• Directions for this task: Scan the records for the string "assign" and copy every line that holds it.
(Task inputs)
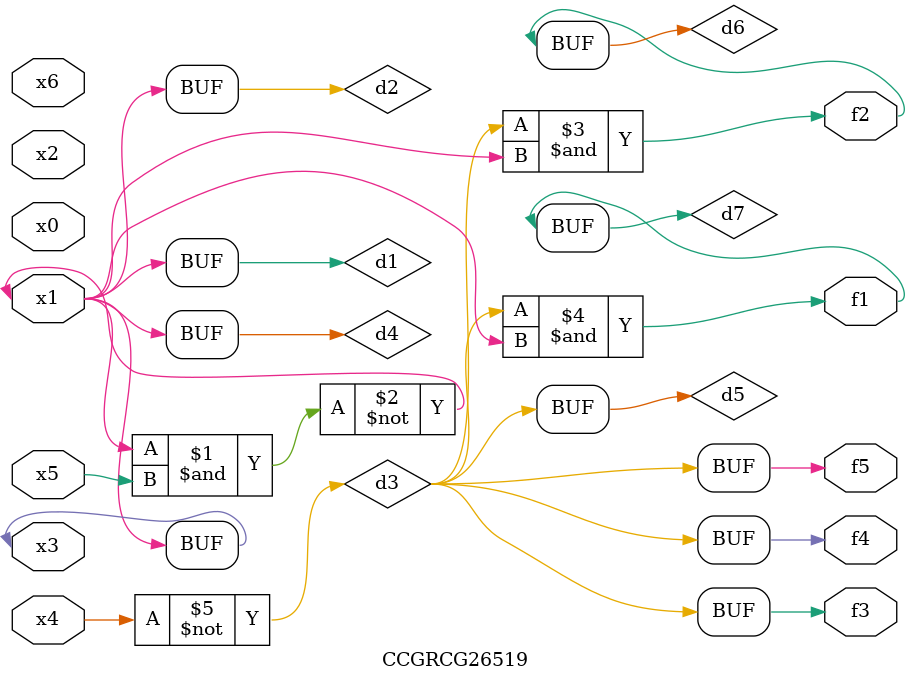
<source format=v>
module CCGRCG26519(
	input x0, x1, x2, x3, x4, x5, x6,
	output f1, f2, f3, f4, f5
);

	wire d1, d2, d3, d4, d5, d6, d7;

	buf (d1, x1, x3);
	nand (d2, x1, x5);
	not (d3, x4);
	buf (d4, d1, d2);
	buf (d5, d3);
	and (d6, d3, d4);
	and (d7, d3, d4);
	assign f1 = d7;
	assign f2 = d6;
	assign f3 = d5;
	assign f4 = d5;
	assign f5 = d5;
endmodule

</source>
(End Task inputs)
(Task inputs)
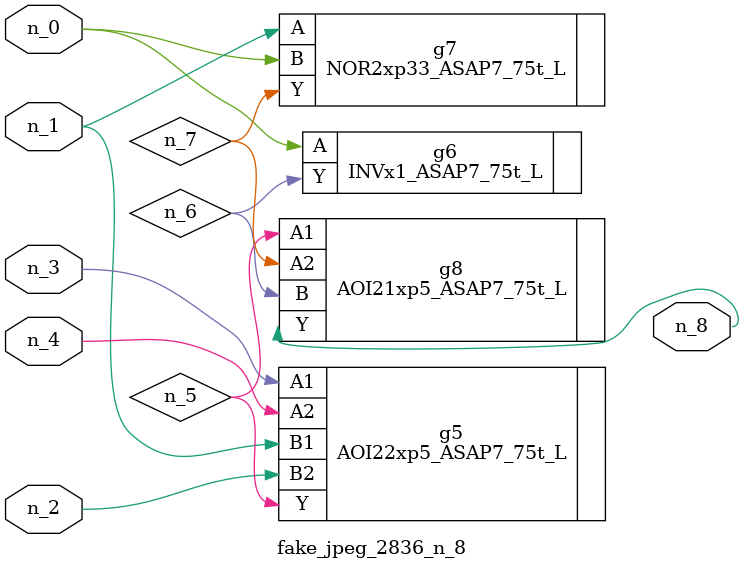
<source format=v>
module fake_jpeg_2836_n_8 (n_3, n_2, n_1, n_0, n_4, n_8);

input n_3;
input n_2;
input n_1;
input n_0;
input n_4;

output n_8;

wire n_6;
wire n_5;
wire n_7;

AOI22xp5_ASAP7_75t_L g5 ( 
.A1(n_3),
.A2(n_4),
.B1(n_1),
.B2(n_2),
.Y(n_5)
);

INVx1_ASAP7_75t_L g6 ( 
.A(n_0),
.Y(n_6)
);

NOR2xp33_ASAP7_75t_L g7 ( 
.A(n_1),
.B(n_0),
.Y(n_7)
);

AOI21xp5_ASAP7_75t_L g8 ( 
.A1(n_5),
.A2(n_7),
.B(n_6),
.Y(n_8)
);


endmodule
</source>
(End Task inputs)
(Task inputs)
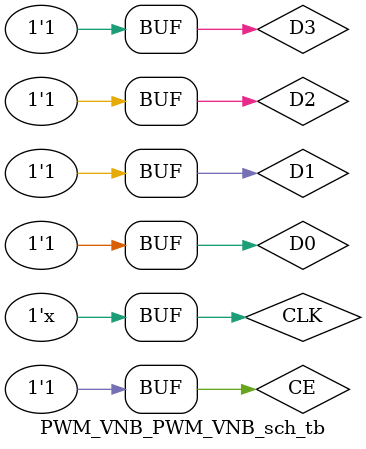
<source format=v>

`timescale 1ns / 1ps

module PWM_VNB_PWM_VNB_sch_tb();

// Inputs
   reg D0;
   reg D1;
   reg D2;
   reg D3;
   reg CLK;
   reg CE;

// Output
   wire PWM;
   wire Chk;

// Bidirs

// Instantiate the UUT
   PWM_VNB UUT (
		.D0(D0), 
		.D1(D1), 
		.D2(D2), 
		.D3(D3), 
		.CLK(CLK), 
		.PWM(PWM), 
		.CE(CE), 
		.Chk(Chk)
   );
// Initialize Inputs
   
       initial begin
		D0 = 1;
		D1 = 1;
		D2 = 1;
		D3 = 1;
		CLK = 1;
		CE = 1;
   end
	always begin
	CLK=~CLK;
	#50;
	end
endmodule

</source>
(End Task inputs)
• Solution to this exercise:
	assign f1 = d7;
	assign f2 = d6;
	assign f3 = d5;
	assign f4 = d5;
	assign f5 = d5;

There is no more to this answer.